* _Instructions_
1 > In the passage on water softeners and septic systems, what maximum allowable level for chloride in groundwater did the Michigan article cite?
2 > Reproduce the part of the passage on water softeners and septic systems starting with "We are not sure" and going on through "Chloride (KCL) ?".
3 > Resume the passage on water softeners and septic systems after its last sentence.

* _Selected passage_
####

A Michigan DES study of community wastewater treatment systems (not private septic systems)
reported that sodium and chloride in the soil at their discharge sites greatly exceeded federal drinking
water limits.
This point needs more research since it's not clear that groundwater is required to
meet drinking water standards - this is a shortcoming of the Michigan article.
The article continued to cite 120 mg/l for sodium and 250 mg/l for chloride as the maximum allowable levels
in groundwater. (See "Sodium and Chloride and Water Softeners" at "More Reading".)
Water softener salt at normal levels will not kill septic tank bacteria
Normally the water softener salt and chloride should not be a problem for the septic system:
One of my clients is a biochemist who specializes in studying septic bacteria.
His opinion was that in a normally-working
home water softener system the level of water softener-produced salt in the septic tank was so diluted by other water flowing
into the tank that in his experience it never reached a level that was harmful to septic tank bacteria.
We are not sure if this
same conclusion applies to bacteria in the drainfield biomat. Gayman and others have conducted research on salts in drainfield soils and their role in drainfield life.
Water Softener Maintenance Tip: Should You Use Potassium Chloride (KCL) ?
Some water softener manufacturers such as for the Sears Kenmore electronic water softener recommend using potassium chloride "salt" (KCL) instead of standard sodium chloride (NaCL) which is standard or ordinary salt, arguing that the equipment will have a longer service life and acknowledging that some people want to absolutely minimize the amounts of salt that might be in softener-treated drinking water.
Watch out: however different water softener settings will be required if you're using KCL.
Reader Question: slimy scum water softener problems along with septic system failure - due to water softener?
Since I installed my water softener, I've noticed a few changes.
The first was a slimy scum that had formed in my main line water filter. Upon further investigation, this scum was also forming inside the toilet tanks.
The second thing that I noticed was a break-down of my septic system. I have a double septic tank that was pumped out a year and a half ago. I went five years without having to pump it since there is only my wife and myself at home. There is now a puddle of pungent water that keeps appearing over top of the septic tank.
These could be coincidental, but I think not since it was never a problem until the softener unit was installed. - Neil 4/11/12
followed by a test of your water supply (ahead of the water softener) for contaminants. It also sounds as if you have two problems: unsanitary water in the home and a failing septic system.
A relationship between the water softener & septic could be that the softener's regen cycle is flooding the septic system tank & fields, but a puddle over the septic tank could be caused by other septic problems too.
Reader Question: does a water softener let salt water into the plumbing system?

####

* _Data_
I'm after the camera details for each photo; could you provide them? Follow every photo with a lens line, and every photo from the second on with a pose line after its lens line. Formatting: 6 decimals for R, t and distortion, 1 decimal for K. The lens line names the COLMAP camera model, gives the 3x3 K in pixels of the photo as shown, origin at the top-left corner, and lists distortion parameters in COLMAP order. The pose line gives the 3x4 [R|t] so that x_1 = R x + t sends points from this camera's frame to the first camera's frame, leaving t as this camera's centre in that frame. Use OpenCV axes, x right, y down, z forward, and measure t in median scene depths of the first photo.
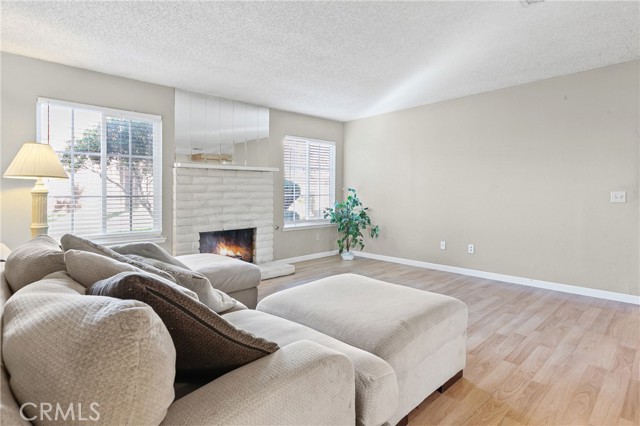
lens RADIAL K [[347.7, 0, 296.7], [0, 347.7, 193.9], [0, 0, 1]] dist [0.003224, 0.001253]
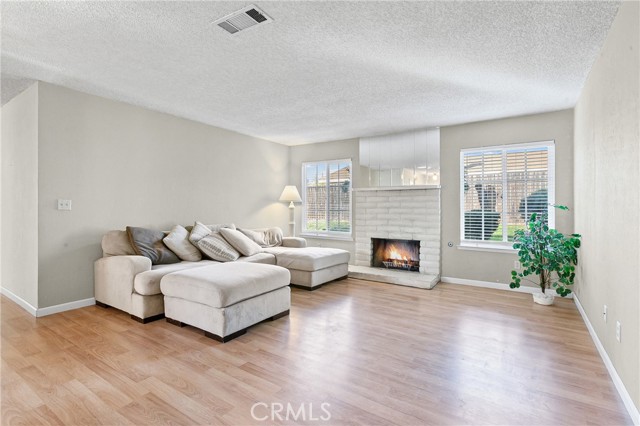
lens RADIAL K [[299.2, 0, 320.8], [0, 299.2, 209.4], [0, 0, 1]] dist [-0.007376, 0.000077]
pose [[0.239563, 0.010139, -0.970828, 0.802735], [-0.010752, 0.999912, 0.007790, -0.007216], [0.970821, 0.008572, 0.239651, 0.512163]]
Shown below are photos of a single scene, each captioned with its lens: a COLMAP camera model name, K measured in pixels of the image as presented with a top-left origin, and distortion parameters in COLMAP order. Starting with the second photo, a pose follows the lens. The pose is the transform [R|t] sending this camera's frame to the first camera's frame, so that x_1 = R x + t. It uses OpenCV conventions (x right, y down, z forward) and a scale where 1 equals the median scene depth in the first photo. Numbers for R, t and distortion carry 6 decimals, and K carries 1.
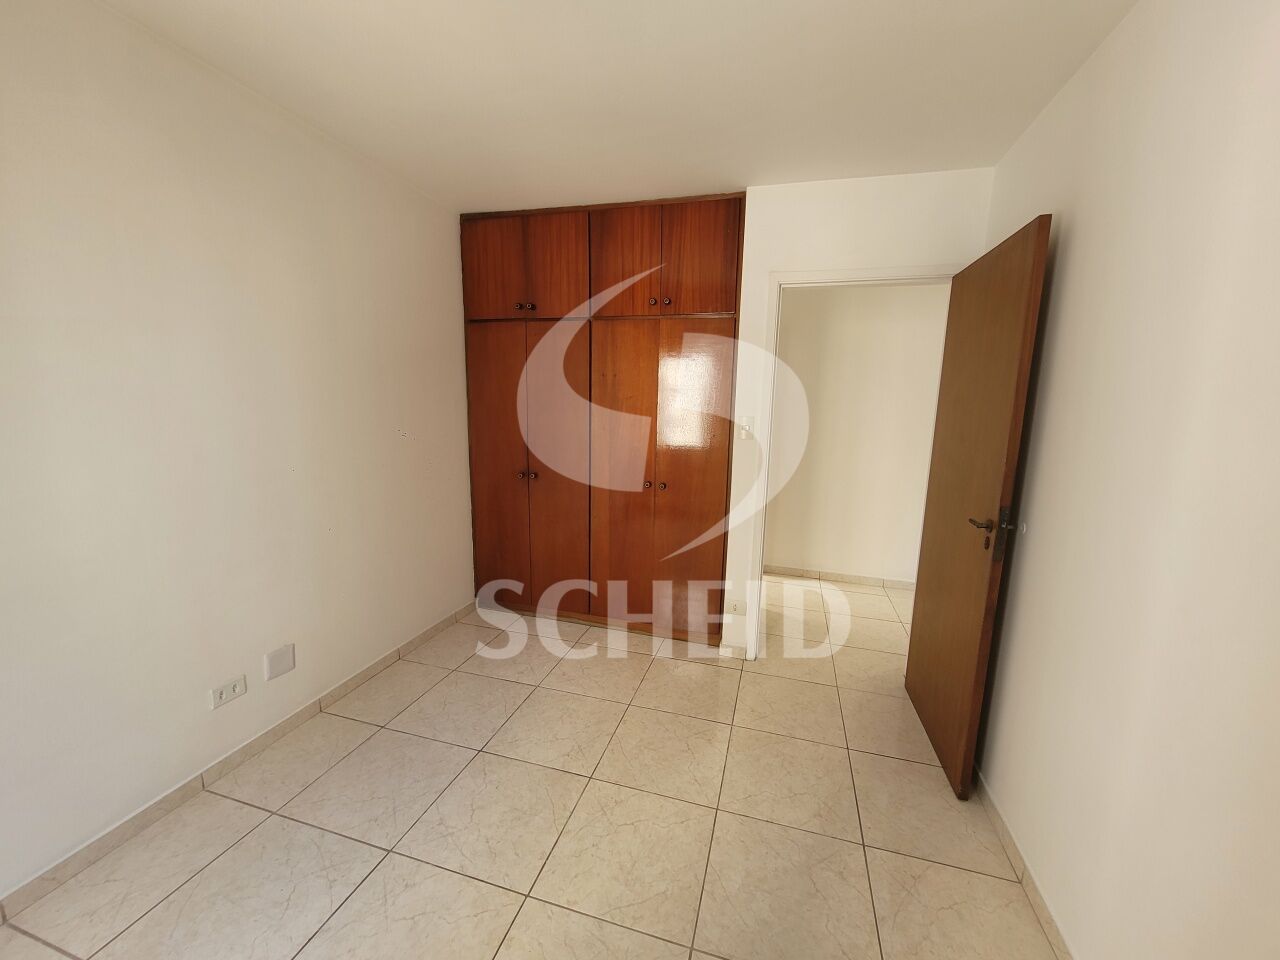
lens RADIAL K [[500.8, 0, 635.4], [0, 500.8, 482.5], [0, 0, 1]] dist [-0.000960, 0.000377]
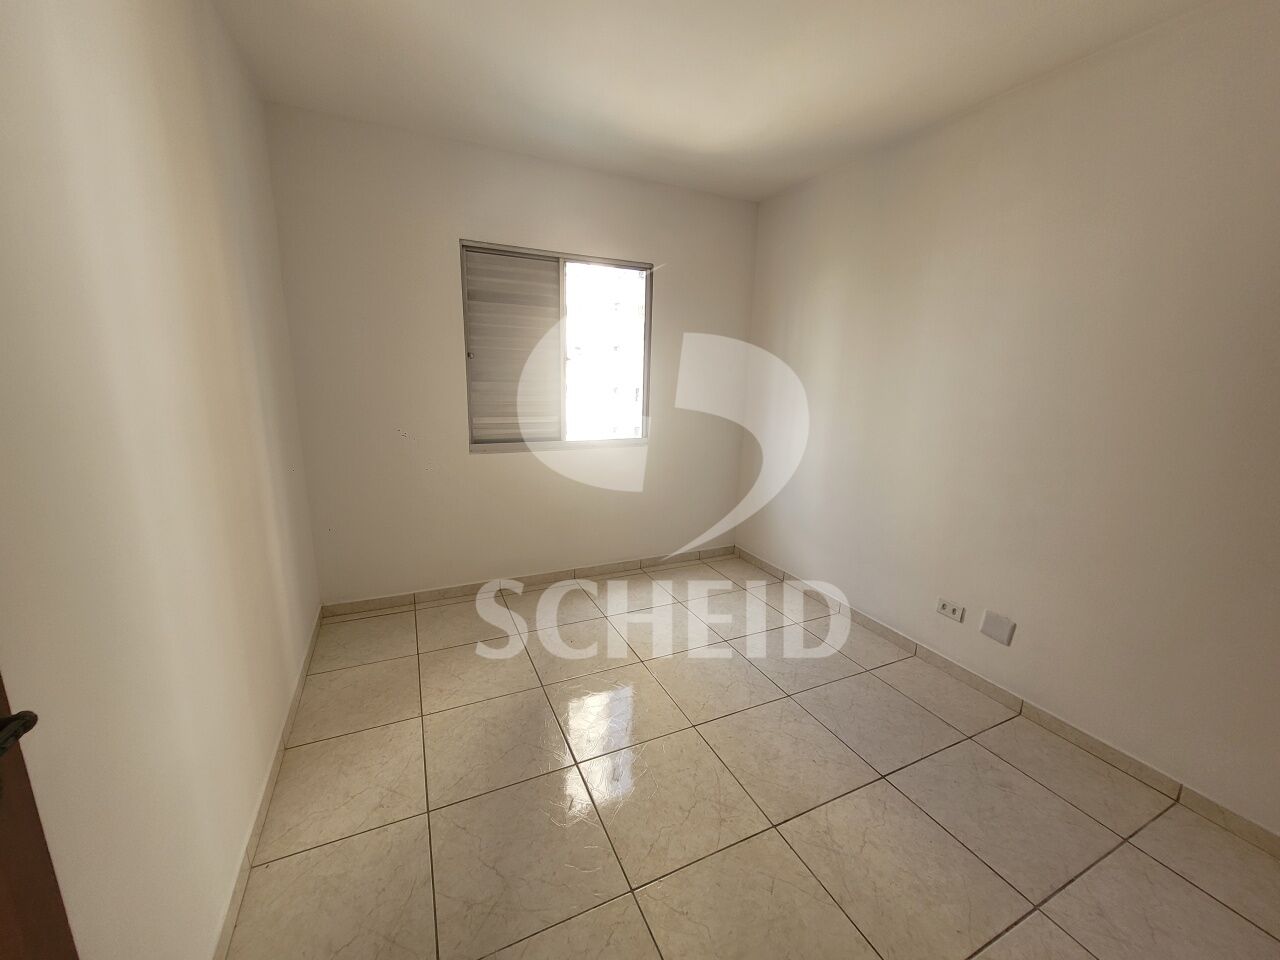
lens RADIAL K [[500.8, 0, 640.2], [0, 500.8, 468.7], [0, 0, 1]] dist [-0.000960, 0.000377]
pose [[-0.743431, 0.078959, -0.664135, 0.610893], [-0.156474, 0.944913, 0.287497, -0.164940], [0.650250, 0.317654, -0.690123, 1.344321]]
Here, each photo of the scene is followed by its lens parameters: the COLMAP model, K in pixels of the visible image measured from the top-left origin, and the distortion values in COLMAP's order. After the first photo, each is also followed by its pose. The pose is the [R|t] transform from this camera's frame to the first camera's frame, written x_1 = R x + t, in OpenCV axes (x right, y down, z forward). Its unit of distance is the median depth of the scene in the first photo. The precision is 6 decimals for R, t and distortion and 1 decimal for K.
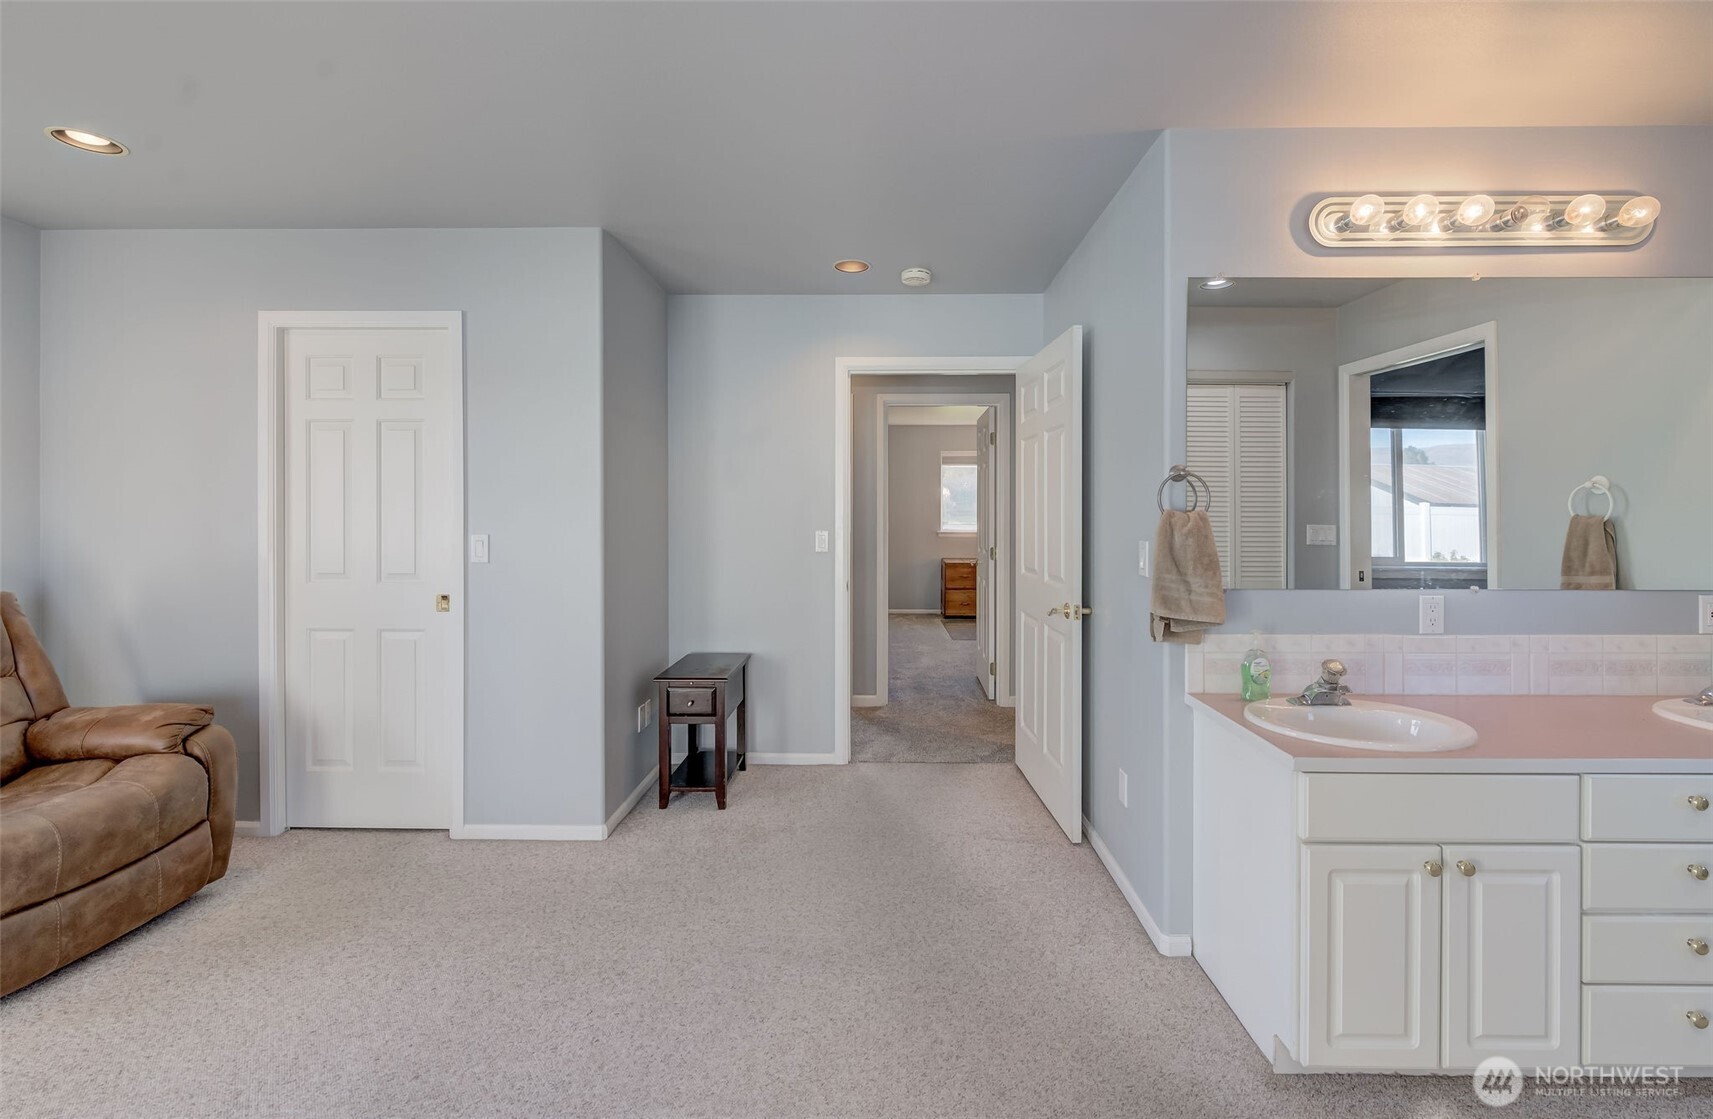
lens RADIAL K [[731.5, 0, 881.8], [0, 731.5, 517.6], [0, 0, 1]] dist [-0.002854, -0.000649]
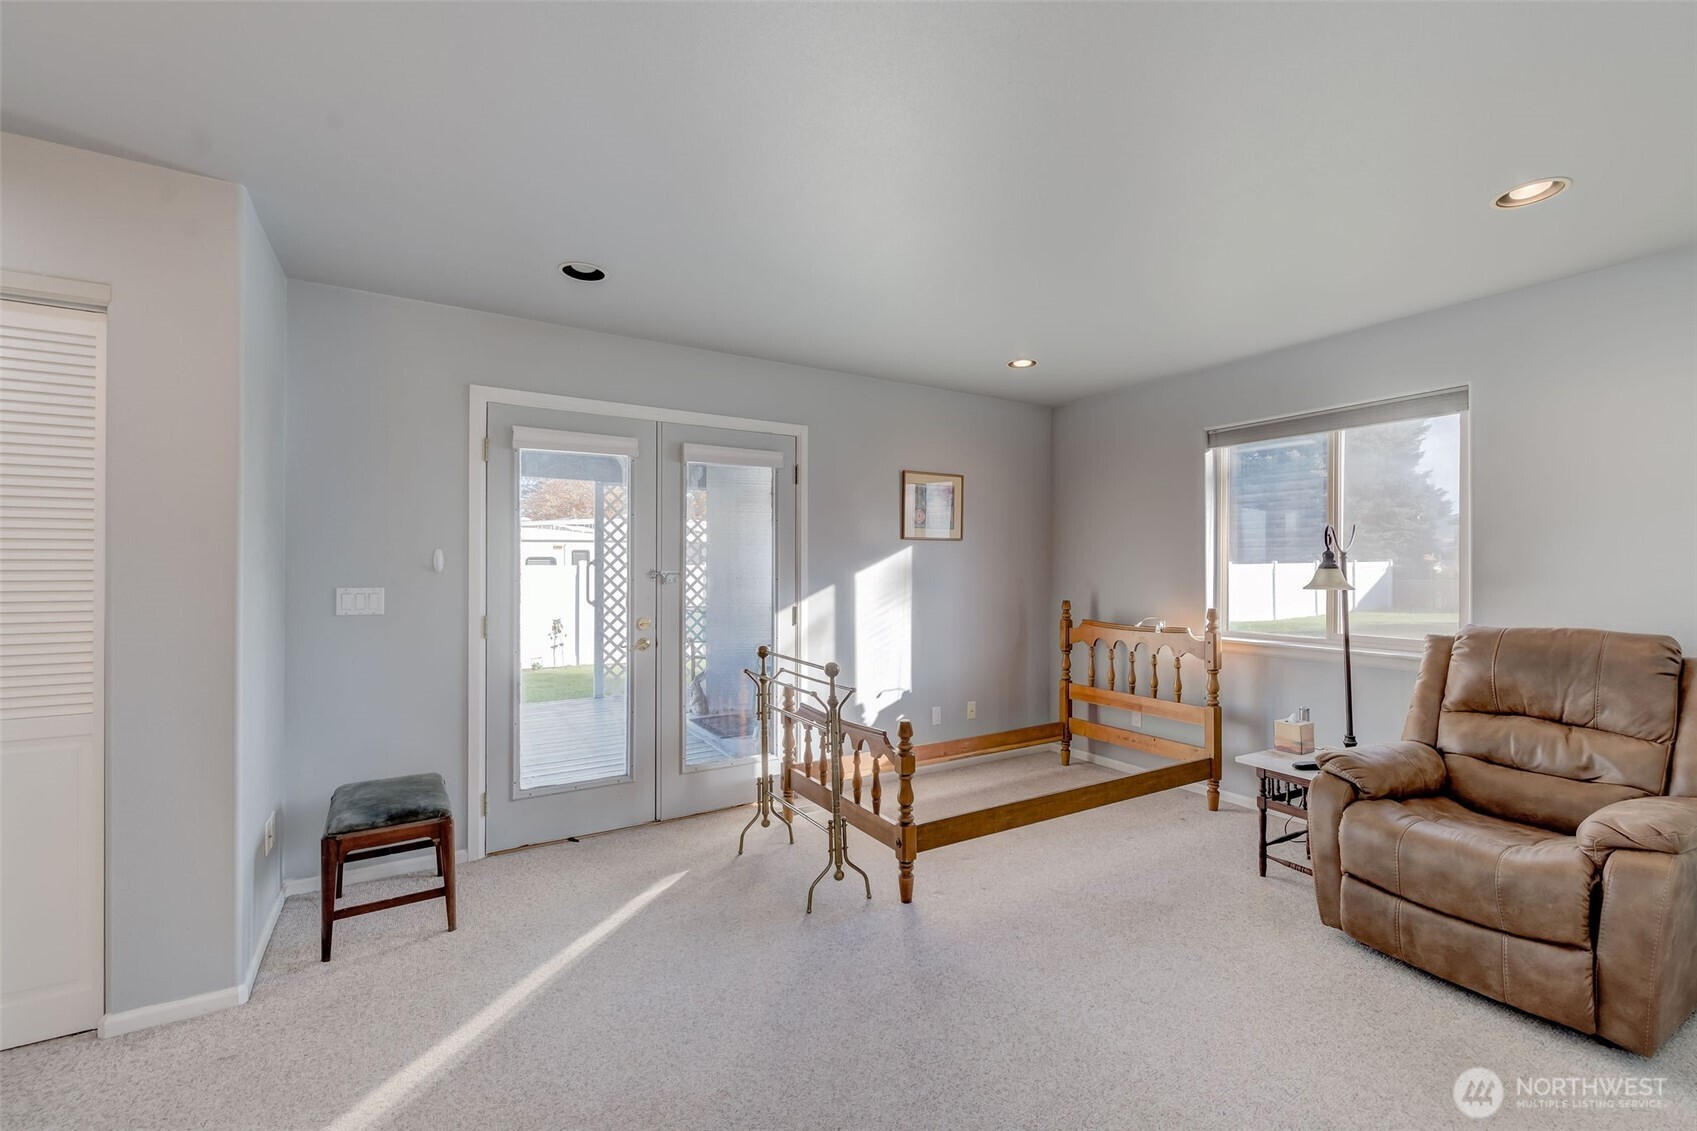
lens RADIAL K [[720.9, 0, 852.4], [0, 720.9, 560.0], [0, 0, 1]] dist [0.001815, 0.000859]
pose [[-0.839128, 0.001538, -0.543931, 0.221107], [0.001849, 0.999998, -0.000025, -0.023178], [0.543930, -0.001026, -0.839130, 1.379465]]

####

* _Exercise results_
1 > 250 mg/l

2 >
We are not sure if this
same conclusion applies to bacteria in the drainfield biomat. Gayman and others have conducted research on salts in drainfield soils and their role in drainfield life.
Water Softener Maintenance Tip: Should You Use Potassium Chloride (KCL) ?

3 >
Why does softener let salt water into lines - Anonymous 5/23/12
Reply: a review of water conditioners & salt effects
Anon:
There are two "salt in water" topics when discussing as water softener or water conditioner: 1 = salt in the backwash or regen or recharge water run through the resin tank during a regen cycle and discharged into the sewer or septic tank, and 2 = salt that may be dissolved in to the building's water supply as that water passes through the water softener.
1. A water conditioner uses dissolved salt
in water during the water softener regen cycle.
A water conditioner or water softener works by exchanging sodium ions (salt) for magnesium or calcium ions that are dissolved in the water. It's magnesium and calcium at high levels in water that make it "hard" - high in mineral content.
In order to recharge the resin tank in which the ion exchange process occurs, salty water is washed back through the tank - simultaneously moving calcium and magnesium out with the rinse water and recharging sodium ions in the resin tank.
Because not all of the salt in the regen or recharge water stops in the resin tank, the remaining salt in the water being discharged exits into wherever the water softener backwash water is being drained.
2. A water softener will leave a small amount of dissolved salt or sodium in the building water supply
as it passes through the water softener or water conditioner.
If the conditioner is not properly adjusted the salt level in water could be excessive and can be both a health problem and a source of damage to septic systems.
But normally it's harmless. For people who need to be extra careful to eliminate all salt intake from their diet, some recommend installing a water supply line that can deliver water from ahead of or before the water softener, or installing equipment such as a reverse osmose system that will remove all salt and other minerals from just drinking water in the building.
Alhajjar, Bashar Jamil, 1981, The Effects of Electrolyte Concentration, Cation Adsorption Ratio, and the Septic Tank Effluent Composition on Hydraulic Properties of Natural Swelling Soil Systems, University of Wisconsin-Madison
Bounds, T. R. "Design and performance of septic tanks." ASTM Special Technical Publication 1324 (1997): 217-234.
1. The addition of simulated water softener wastes to one of the bench-scale septic tanks of this study resulted in a value for the reduction of influent COD concentration that was 24% less than the reduction obtained with the control tank.
Similarly, once simulated water softener regeneration waste was added to the control tank, a corresponding increase in effluent COD concentrations was noted.
2. Bacterial populations were decreased in the tank receiving regeneration waste in the first experimental phase. Once the tank used in the second phase began receiving regeneration waste, its bacterial populations were also decreased.
3. The MLSS data suggest that the rate of sludge accumulation would increase in a tank receiving water softener regeneration wastes because the rate of anaerobic sludge stabilization in the tank would decrease. Thus, such a tank might require more frequent sludge pumpings.
4. The effluent produced by a tank receiving water softener regeneration wastes had high SAR and specific conductance values indicating that soil permeability could be decreased resulting in potential soil absorption field failures.
5. The high specific conductance values obtained also indicate that the soil absorption field area receiving such wastes might not be suitable for certain types of plant growth, particularly garden vegetable crops.
6. Potential contamination of potable groundwater supplies might result from the high chloride ion concentrations in the effluent of a septic tank receiving water softener regeneration wastes.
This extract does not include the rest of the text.